Project Introduction The Naga Database

typescript 'Journey to Nagaland', by Mildred Archer. An account of six months spent in the Naga Hills in 1947

caption: haunted bungalow at Baimho
medium: diaries
person: MillsHuttonBorStonor/ Charles
location: Baimho
date: 19.9.1947
person: Archer/ Mildred
date: 9.7.1947-4.12.1947
text: As we came along Bill blurted out to me the stories he had heard about the 'haunted bungalow' at Baimho. He hadn't dared (84) to tell me before, but now we were safely away he told me all about it. Philip Mills had told Bill that years ago he and Hutton were sitting together in camp one night in the Konyak country. Suddenly Hutton asked him if he had ever experienced anything queer in any bungalow in the Naga Hills. 'Yes,' said Mills 'at Baimho.' 'So did I' said Hutton, 'What happened?' On hearing this, Mills suggested that they should not say anything, but write to each other separately relating their experiences. They did this and to their amazement found that exactly the same thing had happened to both of them.

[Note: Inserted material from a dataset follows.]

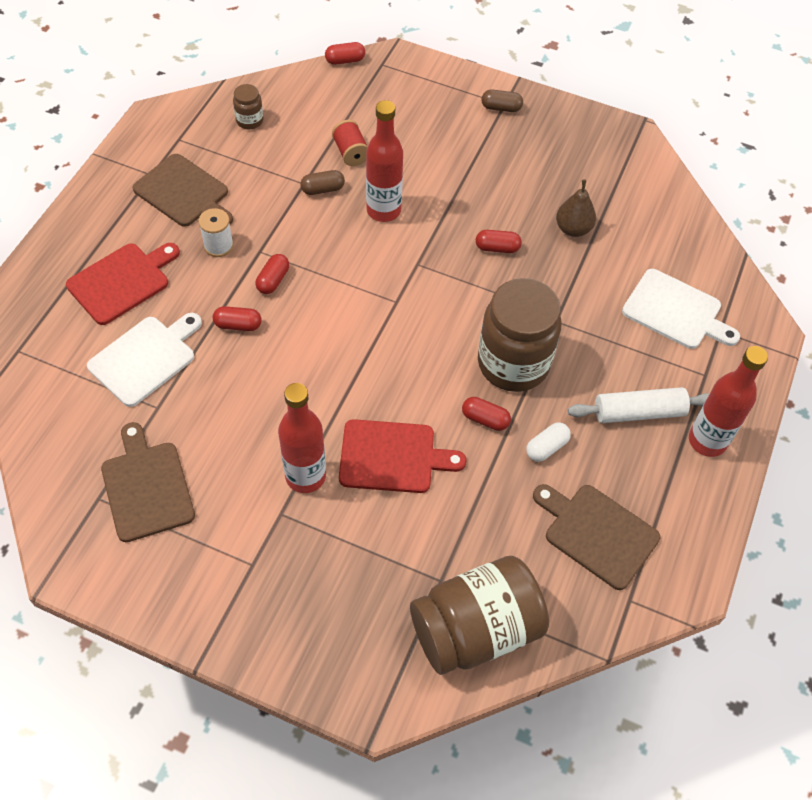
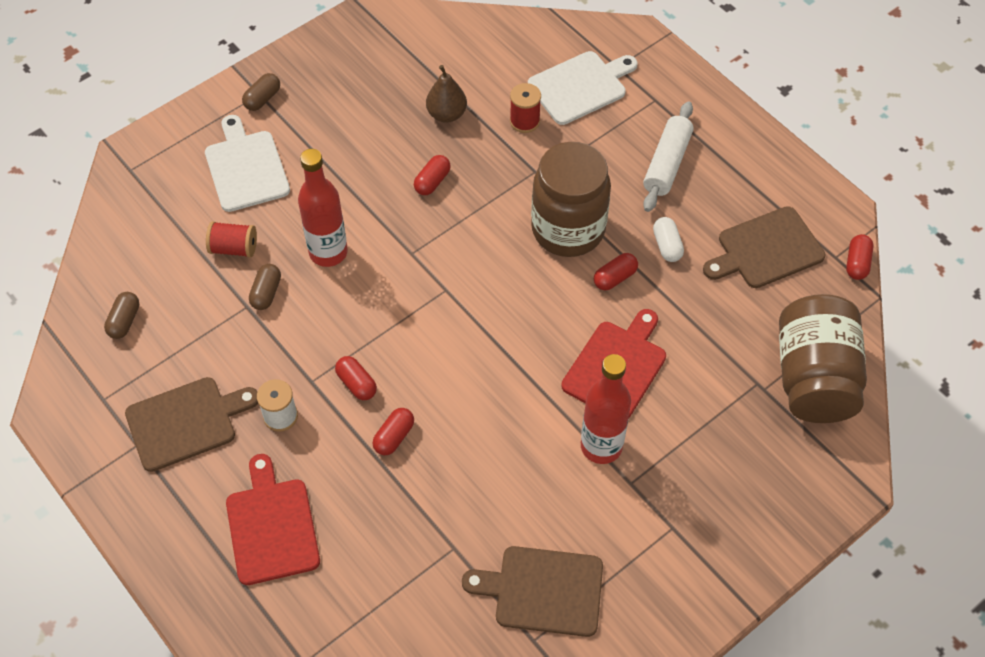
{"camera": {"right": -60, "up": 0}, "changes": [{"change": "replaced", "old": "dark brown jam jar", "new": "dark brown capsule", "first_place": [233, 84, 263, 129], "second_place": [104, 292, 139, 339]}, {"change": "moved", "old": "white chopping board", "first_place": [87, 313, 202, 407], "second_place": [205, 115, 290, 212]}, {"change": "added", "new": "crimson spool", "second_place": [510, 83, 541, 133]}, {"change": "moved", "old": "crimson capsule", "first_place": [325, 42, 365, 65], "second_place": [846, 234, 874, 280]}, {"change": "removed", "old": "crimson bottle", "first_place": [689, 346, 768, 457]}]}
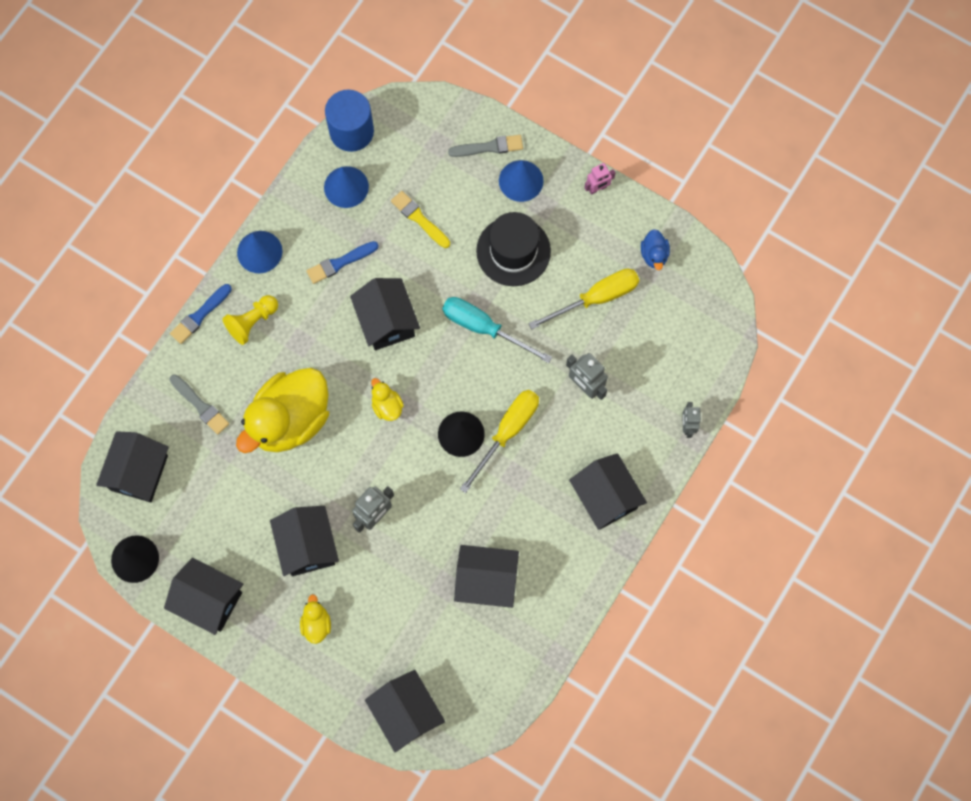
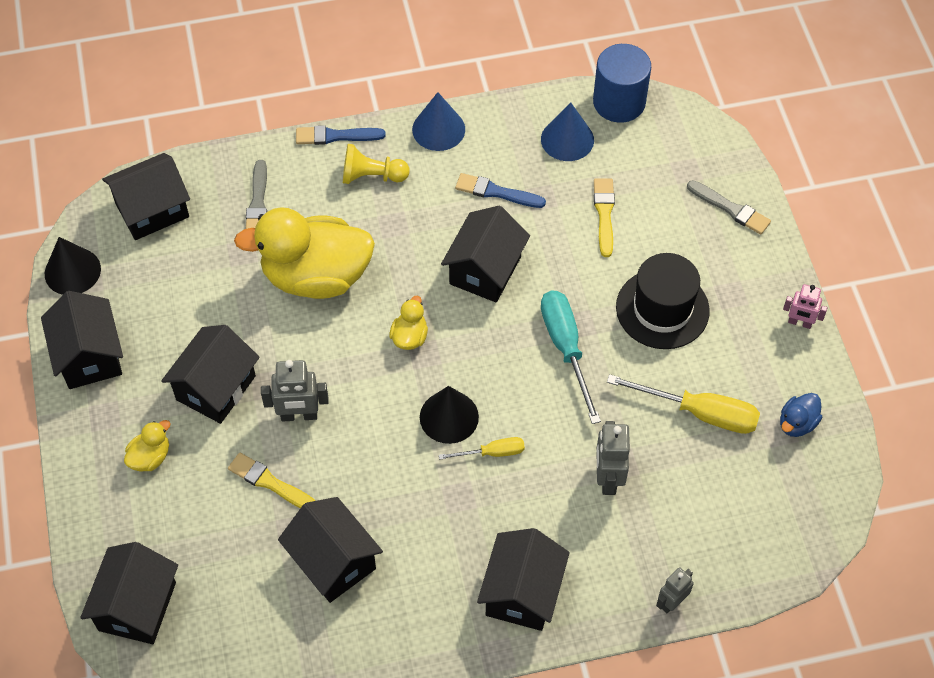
{"camera": {"right": 45, "up": -15}, "changes": [{"change": "added", "new": "yellow paint brush", "second_place": [228, 452, 316, 508]}, {"change": "resized", "old": "yellow hand screwdriver", "first_place": [460, 390, 539, 493], "second_place": [439, 437, 525, 460], "factor": 0.55}, {"change": "removed", "old": "cobalt cone shape", "first_place": [499, 160, 544, 202]}]}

text: They had each arrived at the bungalow at the end of the morning and had taken a siesta after lunch in the bedroom. While they were asleep, they had both had an appalling nightmare in which a hideous creature like a baby with an enormous head had crawled slowly into the room from the verandah. It had pursued its sinister progress right across the room and then gone out by a door at the back. They had watched it with fascinated horror aware that if it turned its huge head towards them and gazed at them, they would surely die. While it crossed the room they were in an agony of suspense and had then awoken faint with fear and pouring with sweat. Neither could face a night in the bungalow, but had packed up and made a forced march to the next rest-house.
text: Later on Mills was talking to Bor, a tough forest officer, and he too admitted that he had had such a ghastly dream in the bungalow, that he had decided at 8 p.m. that he could not sleep there and he too pushed on. But he never told Mills all the facts about the dream. On another occasion Mills found that Charles Stonor, an agricultural officer, had had a feeling of fright and deep unease at Baimho. He said that as he sat at the table he kept feeling that he was being observed and kept looking up expecting to see a face at the window. He admitted that by the time he went to bed that night he found himself shivering with fear.
text: Mills had been so fascinated by these experiences that (85) he had made enquiries from the villagers about the bungalow. He found that they too were unhappy about the place as they said it had been built by some Pathan masons, who, not understanding the Semas' protests, had split a spirit stone on the site and used it in the building of the floor. They said the spirit of the stone still moped about the bungalow and inflicted night-mares, or rather bad dreams during the day. Mills went on to say that he had heard from some Burma officers that there was a bungalow in Burma that was notorious for bad dreams. Like the Baimho bungalow it was made from pine-wood. In Burma a priest had been consulted and he had advised removing the knots from the pine-wood and since then no one had had bad dreams. Mills wondered if the knots in the new pine-wood panels exuded resin which in turn became radio-active and affected the brain. He said that in the last fifteen years no one had complained of the bungalow and as all these happenings had occurred before that, perhaps the dreams had stopped because the pine-wood was now seasoned. He had also enquired from spiritualists who had readily identified the creature as what they term 'an elemental'. When we were smitten down with fever four days ago, Bill had begun to wonder whether the bungalow was going to play any fresh tricks on us. He had not felt too comfortable, but perhaps rather wisely he had kept it all to himself.